If I were Satan (no cracks, please, from my detractors), which of the following strategies would more likely sidetrack followers of "the Enemy" (to use the term for God in C.S. Lewis' "The Screwtape Letters")?
Choice 1: seductions to lust, greed and selfishness.
Choice 2: appeals to battle the culture to make it reflect Christian beliefs.
I'm going with Choice 2, because it is showing itself far more effective.
USA Today reported last Tuesday (Sept. 28) that standoffs between church and state are spreading across the country. Some people are upset by the court ruling barring display of the Ten Commandments in an Alabama courthouse. They are erecting, or defending existing, displays of religious documents in their communities. They will either lose their fight in court, or they will lose it in principle, because in order to maintain such displays they will be forced to surround them with "secular" documents or displays to satisfy the judges.
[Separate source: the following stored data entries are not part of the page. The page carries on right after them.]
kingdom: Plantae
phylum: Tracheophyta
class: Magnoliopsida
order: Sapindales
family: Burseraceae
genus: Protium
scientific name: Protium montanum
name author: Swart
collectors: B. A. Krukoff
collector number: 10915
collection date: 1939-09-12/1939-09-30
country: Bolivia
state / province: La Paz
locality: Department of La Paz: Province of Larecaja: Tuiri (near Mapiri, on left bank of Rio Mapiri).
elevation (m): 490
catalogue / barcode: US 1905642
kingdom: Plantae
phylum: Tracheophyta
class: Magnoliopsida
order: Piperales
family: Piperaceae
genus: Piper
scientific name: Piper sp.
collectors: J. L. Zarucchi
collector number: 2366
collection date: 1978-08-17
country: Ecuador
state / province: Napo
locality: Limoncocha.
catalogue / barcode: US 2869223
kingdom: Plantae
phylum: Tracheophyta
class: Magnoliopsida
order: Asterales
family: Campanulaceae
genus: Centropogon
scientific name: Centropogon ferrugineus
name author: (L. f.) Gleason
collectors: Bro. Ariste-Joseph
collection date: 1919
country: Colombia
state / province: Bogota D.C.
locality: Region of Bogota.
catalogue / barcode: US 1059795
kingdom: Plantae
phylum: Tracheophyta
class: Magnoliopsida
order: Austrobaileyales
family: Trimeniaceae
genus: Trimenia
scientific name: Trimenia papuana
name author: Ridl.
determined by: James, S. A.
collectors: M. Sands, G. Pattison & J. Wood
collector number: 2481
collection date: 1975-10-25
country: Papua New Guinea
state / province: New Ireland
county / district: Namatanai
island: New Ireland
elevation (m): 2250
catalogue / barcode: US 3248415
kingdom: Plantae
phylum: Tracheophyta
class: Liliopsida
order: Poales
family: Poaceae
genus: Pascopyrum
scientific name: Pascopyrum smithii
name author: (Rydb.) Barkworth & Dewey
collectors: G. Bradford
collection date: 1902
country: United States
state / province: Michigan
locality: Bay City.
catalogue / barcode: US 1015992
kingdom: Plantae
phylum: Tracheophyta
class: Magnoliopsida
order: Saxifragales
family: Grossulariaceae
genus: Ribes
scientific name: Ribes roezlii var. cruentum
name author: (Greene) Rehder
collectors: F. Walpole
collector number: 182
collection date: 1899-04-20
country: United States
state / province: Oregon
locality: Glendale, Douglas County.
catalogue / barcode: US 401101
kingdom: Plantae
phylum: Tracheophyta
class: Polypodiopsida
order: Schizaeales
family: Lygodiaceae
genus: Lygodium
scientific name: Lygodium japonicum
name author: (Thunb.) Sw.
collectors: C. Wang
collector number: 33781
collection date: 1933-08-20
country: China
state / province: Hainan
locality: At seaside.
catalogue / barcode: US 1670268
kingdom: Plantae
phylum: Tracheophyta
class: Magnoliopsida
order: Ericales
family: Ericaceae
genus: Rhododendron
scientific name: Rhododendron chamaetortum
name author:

Sociologist Alan Wolfe has discovered the source of the contemporary church's power failure. In a book titled "The Transformation of American Religion: How We Actually Live Our Faith" (Free Press), Wolfe, a self-described nonbeliever, reaches some sobering conclusions. After traveling the country observing various denominations and religious services, Wolfe writes, "Far from living in a world elsewhere, the faithful in the United States are remarkably like everyone else." C.S. Lewis called this "contented worldliness," which he said is the great enemy of the church.
Wolfe says that religion in the United States "has never existed in practice the way it is supposed to exist in theory" and that in the battle between faith and culture, "American culture has triumphed." It was supposed to happen the other way, but too many people got comfortable with culture because it's easier to give in to the current and be carried along than to swim upstream.